[What the exercise asks] Look through the records below for the line with "left front paw: (143, 306)" and the line with "left back paw: (179, 226)", then return those lines and all lines between, exactly.

[Provided data]
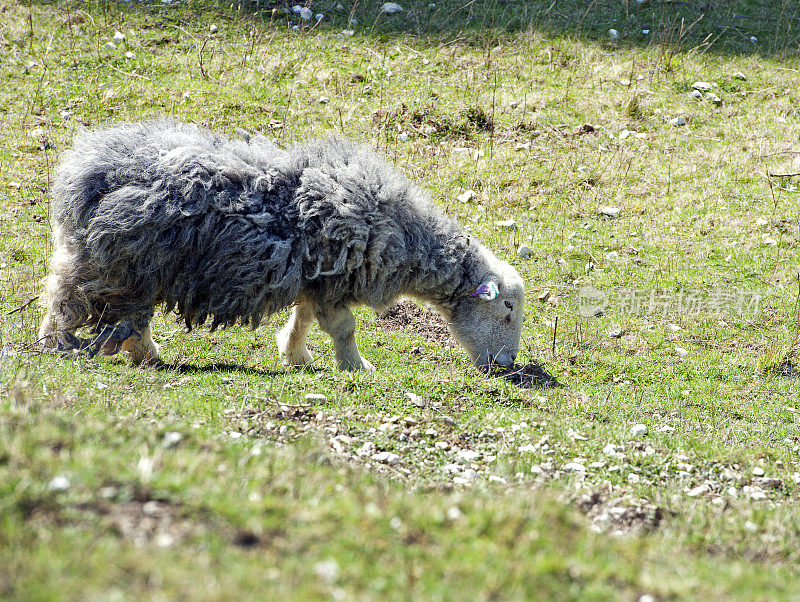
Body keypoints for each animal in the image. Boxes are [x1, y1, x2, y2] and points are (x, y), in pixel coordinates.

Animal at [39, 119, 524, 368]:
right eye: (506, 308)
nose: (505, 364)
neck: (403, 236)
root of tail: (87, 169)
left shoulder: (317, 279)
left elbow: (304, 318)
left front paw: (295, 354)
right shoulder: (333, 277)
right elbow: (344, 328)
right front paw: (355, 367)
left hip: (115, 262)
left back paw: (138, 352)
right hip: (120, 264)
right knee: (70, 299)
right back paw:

* * *

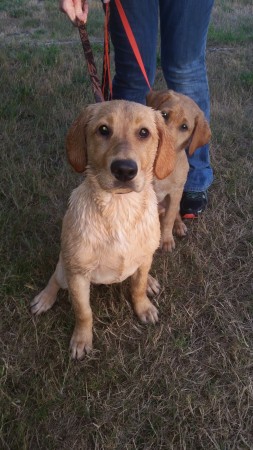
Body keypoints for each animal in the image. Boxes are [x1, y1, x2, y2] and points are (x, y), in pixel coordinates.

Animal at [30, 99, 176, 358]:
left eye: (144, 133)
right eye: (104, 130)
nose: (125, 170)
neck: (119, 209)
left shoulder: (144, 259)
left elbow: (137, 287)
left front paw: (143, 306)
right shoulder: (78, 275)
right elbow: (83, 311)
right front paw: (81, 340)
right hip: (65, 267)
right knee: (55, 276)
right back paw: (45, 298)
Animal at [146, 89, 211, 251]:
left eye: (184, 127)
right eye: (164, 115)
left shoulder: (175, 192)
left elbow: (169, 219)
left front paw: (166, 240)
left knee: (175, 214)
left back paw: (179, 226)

[Answer for this exercise]
left front paw: (143, 306)
right shoulder: (78, 275)
right elbow: (83, 311)
right front paw: (81, 340)
right hip: (65, 267)
right knee: (55, 276)
right back paw: (45, 298)
Animal at [146, 89, 211, 251]:
left eye: (184, 127)
right eye: (164, 115)
left shoulder: (175, 192)
left elbow: (169, 219)
left front paw: (166, 240)
left knee: (175, 214)
left back paw: (179, 226)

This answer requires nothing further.